Rateable occupation – Unoccupied hereditament – Unpaid rates – Tenant holding lease of business premises – Guarantor covenanting to indemnify appellant landlords against tenant’s failure to perform covenants – Tenant and assignee going into liquidation – Respondent rating authority demanding unoccupied non-domestic rates from appellants – District judge upholding demand – Appellants appealing – Whether appellants entitled to immediate possession of whole property during relevant period – Appeal dismissed

The appellants were the freehold owners of commercial premises in Witton, Birmingham. In 2006, the appellants had granted a 10–year lease of the property to WFL, with WFH as guarantor. In 2008, the lease was assigned with consent to WFG, with WFL guaranteeing its obligations. WFH and WFG went into liquidation, and were wound up in April 2011. The liquidator disclaimed all interest in the property that day, under section 178 of the Insolvency Act 1986, but WFL continued to pay rent as guarantor, and the appellants did not exercise any right to physical possession of the property.

The respondent local authority made non-domestic rate demands of the appellants for the period after the disclaimer and, when these were not honoured, applied for and were granted a liability order in the sum of approximately £590,000. The appellants appealed by way of case stated against the order made by the district judge.
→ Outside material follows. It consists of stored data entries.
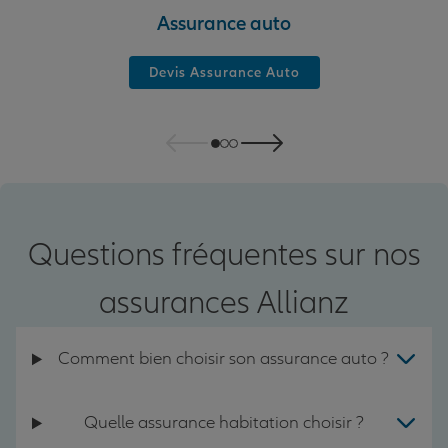
Assurance auto
Devis Assurance Auto
Questions fréquentes sur nos
assurances Allianz
Comment bien choisir son assurance auto ?
Quelle assurance habitation choisir ?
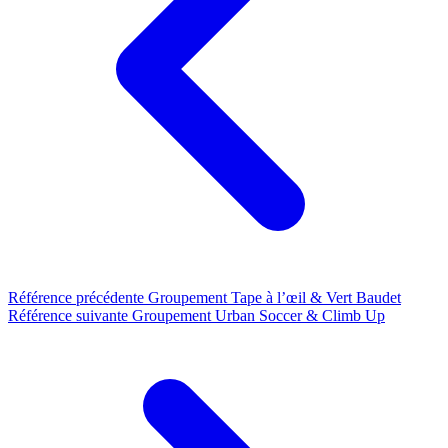
Référence précédente
Groupement Tape à l’œil & Vert Baudet
Référence suivante
Groupement Urban Soccer & Climb Up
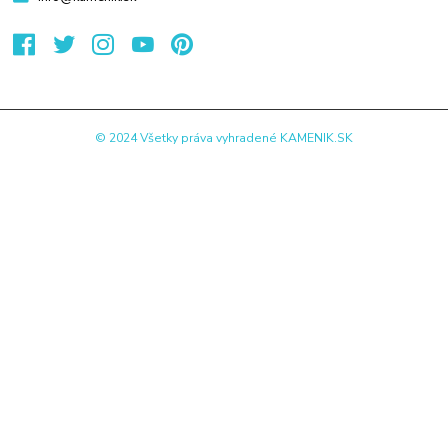
© 2024 Všetky práva vyhradené KAMENIK.SK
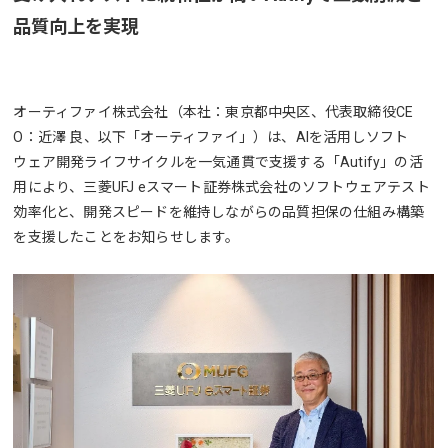
品質向上を実現
オーティファイ株式会社（本社：東京都中央区、代表取締役CE
O：近澤 良、以下「オーティファイ」）は、AIを活用しソフト
ウェア開発ライフサイクルを一気通貫で支援する「Autify」の活
用により、三菱UFJ eスマート証券株式会社のソフトウェアテスト
効率化と、開発スピードを維持しながらの品質担保の仕組み構築
を支援したことをお知らせします。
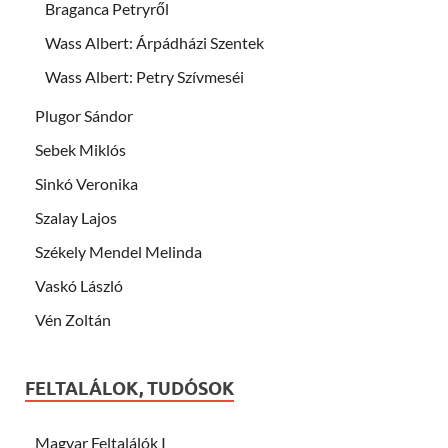
Braganca Petryről
Wass Albert: Árpádházi Szentek
Wass Albert: Petry Szívmeséi
Plugor Sándor
Sebek Miklós
Sinkó Veronika
Szalay Lajos
Székely Mendel Melinda
Vaskó László
Vén Zoltán
FELTALÁLOK, TUDÓSOK
Magyar Feltalálók I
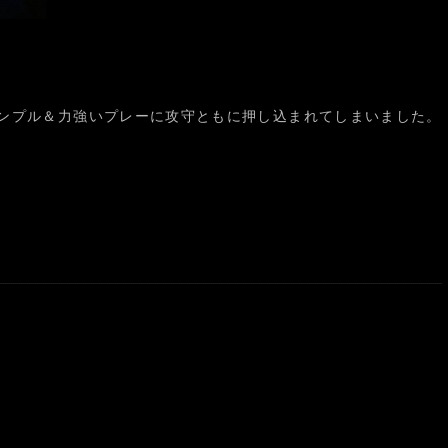
ンプル＆力強いプレーに攻守ともに押し込まれてしまいました。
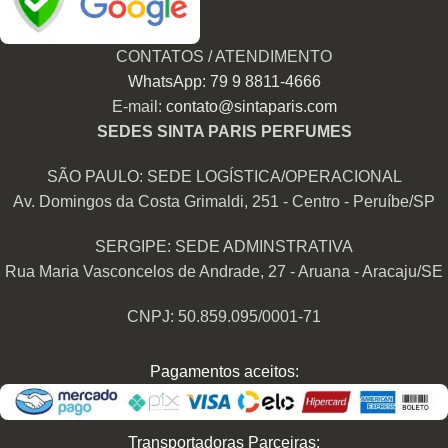
CONTATOS / ATENDIMENTO
WhatsApp: 79 9 8811-4666
E-mail:
contato@sintaparis.com
SEDES SINTA PARIS PERFUMES
SÃO PAULO: SEDE LOGÍSTICA/OPERACIONAL
Av. Domingos da Costa Grimaldi, 251 - Centro - Peruíbe/SP
SERGIPE: SEDE ADMINSTRATIVA
Rua Maria Vasconcelos de Andrade, 27 - Aruana - Aracaju/SE
CNPJ: 50.859.095/0001-71
Pagamentos aceitos:
Transportadoras Parceiras:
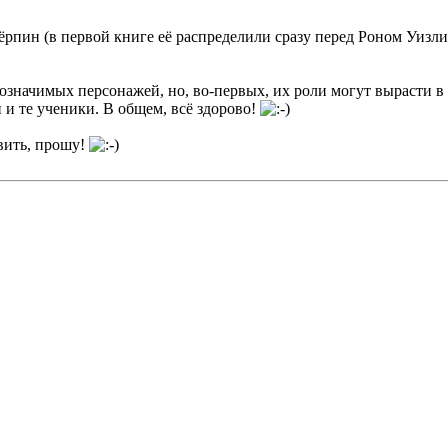
Тёрпин (в первой книге её распределили сразу перед Роном Уизл
означимых персонажей, но, во-первых, их роли могут вырасти в с
 и те ученики. В общем, всё здорово!
авить, прошу!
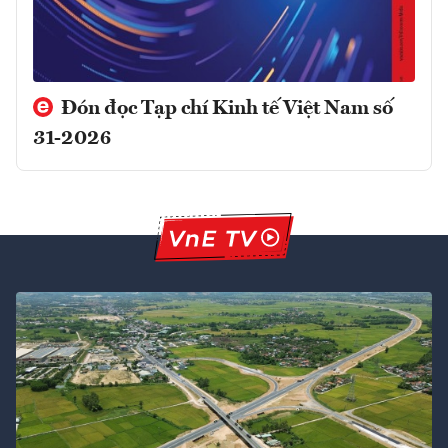
Đón đọc Tạp chí Kinh tế Việt Nam số
31-2026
The question for the court was whether the judge was correct to find that the appellants were the owners of the property within section 45(1)(b) and 65(1) of the Local Government Finance Act 1988. Whether the appellants were liable for the rates during the relevant period turned on whether they were entitled to immediate possession of the whole property during that period.

The appellants contended that a disclaimer under section 178(4) of the 1986 Act had the effect of ending the liabilities of a tenant, but not ending the lease for all purposes; and that the lease continued for certain purposes related to third parties, including guarantors such as WFL.

Held: The appeal was dismissed.
A disclaimer determined a lease for all purposes. A lease either existed or it did not and, after a disclaimer, as a matter of property law, it ceased to exist. The lease fell and the reversion accelerated, making it necessary to have a deeming provision section 178(4)(b) to the effect that the rights and obligations of others such as guarantors remained as though the determined lease had continued. With the lease went all of the rights and obligations under the lease, such as the lessee’s obligation to pay rent. Prior to disclaimer, the tenant would have the right to immediate possession. After disclaimer, the landlord, as freehold owner without the burden of any leasehold interests, would himself have the right to immediate possession. The rights and liabilities of guarantors clearly preserved under section 178(4)(b) were not property rights but contractual rights under the guarantee. The deeming provision was necessary, because, without it, a surety’s contractual obligation to guarantee the rent etc in the event of the tenant’s failure to make such payments and subsequent disclaimer of the lease would or might be empty, the surety having the argument that, the rights that he was guaranteeing having gone, there was nothing left for his guarantee to support: Hindcastle Ltd v Barbara Attenborough Ltd [1996] 1 EGLR 94; [1996] EGCS 32, Christopher Moran Holdings Ltd v Bairstow [1999] PLSCS 24; [1999] EGCS 17; [2000] 2 AC 172 and Shaw v Doleman [2009] 2 EGLR 35; [2009] 27 EG 92 applied.

In the present case, after the assignment of the lease and prior to the disclaimer, WFG was the tenant and the person entitled to immediate possession. After the disclaimer, the lease ceased to exist and the appellants’ reversion accelerated. Consequently, the appellants as freehold owners became entitled to immediate possession. WFL, however, remained liable to make good the defaults of the former tenant, not because the lease continued in any shape or form, but because section 178(4) operated to ensure that the guarantor’s covenant in the event of the tenant’s default was given continued substance and the third party guarantor remained contractually liable. Therefore, the guarantor had to continue to make good the former tenant’s default in paying rent under the determined lease until the landlord exercised his right to immediate possession by physically taking possession.

Reuben Taylor QC (instructed by Wragge Lawrence Graham & Co LLP) appeared for the appellants; Judith Jackson QC (instructed by Birmingham City Council Legal & Democratic Services) appeared for the respondents.